**What you have to do**
The exercise asks you to copy every line below in which "Atenco" appears.

Source material below:

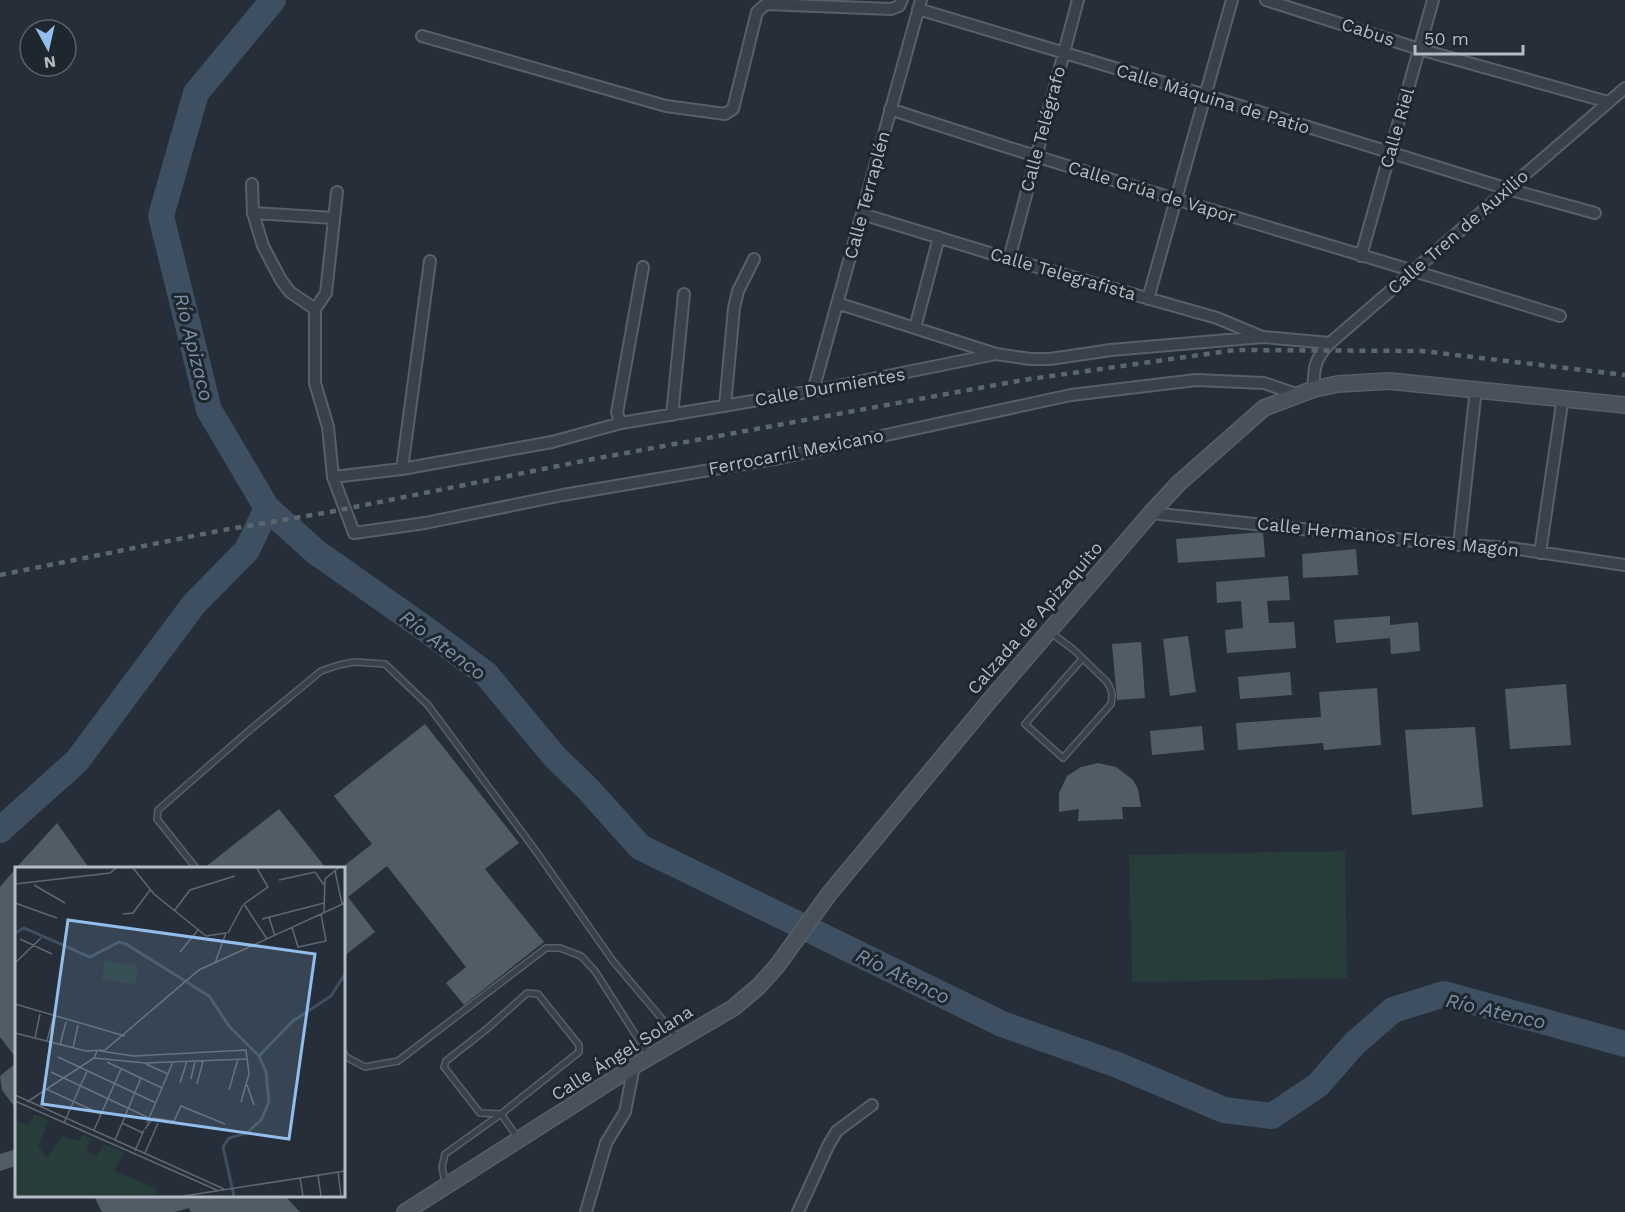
<svg xmlns="http://www.w3.org/2000/svg" width="1625" height="1212" font-family="'Work Sans',sans-serif">
  <rect width="100%" height="100%" fill="#262f39"/>
  <path fill="#283c3b" d="M1345,851L1347,978L1132,982L1129,855Z"/>
  <g fill="none" stroke-linecap="round" stroke-linejoin="round">
    <path stroke="#3d4f60" stroke-width="26" d="M273,0L196,93L161,216L209,410L267,508L316,552L424,628L486,674L555,757L588,789L640,847L1002,1024L1115,1064L1224,1110L1272,1116L1318,1085L1354,1044L1393,1010L1444,994L1625,1044
      M0,830L77,761L194,604L247,550L267,508"/>
  </g>
  <path fill="#515c67" d="M1263,532L1265,557L1178,563L1176,539Z
    M1356,549L1358,575L1303,578L1302,554Z
    M1288,576L1290,600L1267,601L1269,623L1294,622L1296,648L1227,653L1225,630L1243,628L1241,601L1217,603L1216,582Z
    M1390,616V625L1418,622L1420,651L1391,654L1390,638L1336,643L1334,620Z
    M1188,636L1196,692L1170,696L1163,639Z
    M1141,642L1145,698L1117,700L1112,644Z
    M1290,672L1292,695L1240,699L1238,677Z
    M1566,684L1571,745L1510,749L1505,689Z
    M1377,688L1381,745L1324,750L1323,743L1238,750L1236,723L1321,717L1319,692Z
    M425,724L519,843L485,869L544,942L464,1005L446,983L466,967L387,866L348,897L375,932L344,956V866L372,844L334,796Z
    M1202,726L1204,750L1152,755L1150,731Z
    M1475,727L1483,807L1412,815L1405,730Z
    M1098,763L1116,767L1133,780L1138,789L1141,807H1122L1123,819L1078,821L1079,809L1059,812V793L1067,776L1081,767Z
    M279,809L326,868H204Z
    M57,823L89,868H16Z
    M16,868V1058L0,1037V887Z
    M16,1063V1109L2,1090L0,1076Z
    M16,1149V1166L0,1171V1154Z
    M94,1196H285L300,1212H191L189,1208L175,1212H102Z"/>
  <g fill="none" stroke-linecap="round" stroke-linejoin="round">
    <defs>
      <path id="service" d="M1050,632L1074,650L1107,682C1112,690 1113,695 1111,704L1063,758L1025,724L1082,659
        M196,868L157,819L158,810L251,729L321,671L339,665L354,662L385,664L428,705L538,854L613,961L679,1039
        M344,1053L346,1057L365,1067L398,1061L546,948H560L581,956L595,971L649,1056
        M445,1182L442,1167L445,1154L501,1114L579,1052V1045L538,994L527,993L488,1028L446,1061L444,1067L480,1113L501,1114L518,1138"/>
      <path id="minor" d="M1266,0L1419,49L1608,102
        M918,9L1205,95L1508,189L1595,213
        M422,36L666,106L725,114L733,109L757,12L766,4L891,9L899,6L902,0
        M890,109C1112,183 1337,246 1560,316
        M252,184L253,213L263,246L281,280L290,292L315,309
        M337,192L326,293L315,309V383L328,427L333,477L354,533L425,523L563,495L780,458L1071,395L1196,380L1264,383L1296,394
        M253,213L334,218
        M862,214L1009,259L1217,318L1260,336
        M1361,256L1433,0
        M1009,259L1078,0
        M1148,299L1232,0
        M837,303L996,354
        M915,328L939,237
        M1314,389C1313,369 1315,358 1330,343L1625,88
        M813,391L921,0
        M725,406L734,308L738,291L754,259
        M672,415L684,294
        M621,423L617,413L643,267
        M402,469L430,261
        M333,477L402,469L552,442L621,423L813,391L996,354L1030,359H1050L1111,350L1263,337L1330,343
        M1151,513L1424,542L1511,548L1625,565
        M1459,545L1476,388
        M1540,553L1563,397
        M586,1212L606,1143L625,1112L634,1066
        M798,1212L829,1144L837,1131L872,1105"/>
      <path id="secondary" d="M405,1212L634,1066L733,1008L758,987L777,966L829,894L990,700L1151,513L1179,483L1264,408L1314,389L1338,384L1389,381L1625,405"/>
    </defs>
    <use href="#service" stroke="#575f67" stroke-width="8"/>
    <use href="#minor" stroke="#575f67" stroke-width="14"/>
    <use href="#secondary" stroke="#575f67" stroke-width="18"/>
    <use href="#service" stroke="#39414a" stroke-width="5"/>
    <use href="#minor" stroke="#39414a" stroke-width="10"/>
    <use href="#secondary" stroke="#48515c" stroke-width="15"/>
    <path stroke="#5b6670" stroke-width="4.5" stroke-dasharray="6 6" stroke-linecap="butt" d="M0,575L223,530L330,512L593,459L1023,380L1235,350L1422,351L1625,375"/>
  </g>
  <g text-anchor="middle" stroke-width="6" stroke-linejoin="round" paint-order="stroke">
    <g font-size="18" fill="#b4bcc5" stroke="#1e262e">
      <text transform="translate(1368 32) rotate(18)" y="6">Cabus</text>
      <text transform="translate(1213 99) rotate(17)" y="6">Calle Máquina de Patio</text>
      <text transform="translate(1397 128) rotate(-74)" y="6">Calle Riel</text>
      <text transform="translate(1043 129) rotate(-75)" y="6">Calle Telégrafo</text>
      <text transform="translate(1152 192) rotate(17)" y="6">Calle Grúa de Vapor</text>
      <text transform="translate(867 195) rotate(-75)" y="6">Calle Terraplén</text>
      <text transform="translate(1458 232) rotate(-41)" y="6">Calle Tren de Auxilio</text>
      <text transform="translate(1063 274) rotate(16)" y="6">Calle Telegrafista</text>
      <text transform="translate(830 387) rotate(-10)" y="6">Calle Durmientes</text>
      <text transform="translate(796 452) rotate(-11)" y="6">Ferrocarril Mexicano</text>
      <text transform="translate(1388 537) rotate(6)" y="6">Calle Hermanos Flores Magón</text>
      <text transform="translate(1035 618) rotate(-49)" y="6">Calzada de Apizaquito</text>
      <text transform="translate(622 1053) rotate(-32)" y="6">Calle Ángel Solana</text>
    </g>
    <g font-size="20" font-style="italic" fill="#798fa5" stroke="#1e262e">
      <text transform="translate(194 347) rotate(76)" y="7">Río Apizaco</text>
      <text transform="translate(443 645) rotate(37)" y="7">Río Atenco</text>
      <text transform="translate(903 976) rotate(26)" y="7">Río Atenco</text>
      <text transform="translate(1496 1011) rotate(13)" y="7">Río Atenco</text>
    </g>
  </g>
  <g transform="translate(15 867)">
    <rect width="330" height="330" fill="#262f39"/>
    <path d="M90,94L123,98L120,117L87,113ZM19,247L34,253L23,278L31,291L48,269L64,274L68,268L76,271L71,283L81,289L89,277L109,285L99,304L141,321L140,329H0V248V253L13,258Z" fill="#283c3b"/>
    <path fill="none" stroke="#3d4f60" stroke-width="3" d="M0,66L9,61L75,90L104,75L111,77L194,129L214,159L244,189L251,205L254,235L246,253L232,266L214,271L208,280L219,329M244,189L278,154L316,129L330,107"/>
    <path fill="none" stroke="#5f6771" stroke-width="1.5" d="M118,1L139,27L191,69L211,66L200,96M320,4L327,37M264,13L300,5L309,18M0,17L95,6L101,1M19,18L50,36M0,36L42,51M229,37L253,20L242,1M229,37L252,72M159,44L175,23L220,9M309,45L310,12L323,1M108,47L118,46L135,23M254,50L260,69M247,52L309,36M277,60L283,80L311,74L306,47M213,66L228,38M5,72L37,87M165,85L183,63M0,96L26,71M0,137L110,169M0,166L71,184L90,183L184,103L330,36M20,171L25,147M32,174L38,151M45,178L51,155M58,181L63,158M85,184L119,189L231,183L234,207L226,235M43,190L141,236M79,191L130,196L232,192M92,195L147,221M131,197L153,207M36,205L134,251M176,212L180,194M165,216L172,194M182,217L188,194M232,218L239,238M31,222L86,247M214,223L223,192M0,228L209,322M0,234L204,324M12,235L79,191L82,184M49,256L72,204M107,256L128,266M132,256L158,195M130,262L138,251L159,254L166,239L210,257M79,263L106,202M100,273L126,211M120,284L129,263M130,286L143,256M323,305L326,329M303,308L306,329M285,311L288,329M169,329L330,304"/>
    <path fill="#93bdeb" fill-opacity="0.15" stroke="#93bdeb" stroke-width="3" d="M53,53L300,87L274,272L27,237Z"/>
    <rect width="330" height="330" fill="none" stroke="#b4bcc5" stroke-width="3"/>
  </g>
  <g transform="translate(48 48) rotate(172)"><circle r="28" fill="#1e262e" stroke="#5a626a" stroke-width="1.5"/>
  <path d="M0-4.5L10 22L0 15L-10 22Z" fill="#93bdeb"/>
  <text y="-9" font-size="16" font-weight="bold" text-anchor="middle" fill="#b4bcc5">N</text>
  </g>
  <path d="M1415 45v9h108v-9" fill="none" stroke="#b4bcc5" stroke-width="3"/>
  <text x="1424" y="45" font-size="18" fill="#b4bcc5" stroke="#1e262e" stroke-width="4.5" paint-order="stroke">50 m</text>
</svg>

End of Source material.

**Expected answer**
      <text transform="translate(443 645) rotate(37)" y="7">Río Atenco</text>
      <text transform="translate(903 976) rotate(26)" y="7">Río Atenco</text>
      <text transform="translate(1496 1011) rotate(13)" y="7">Río Atenco</text>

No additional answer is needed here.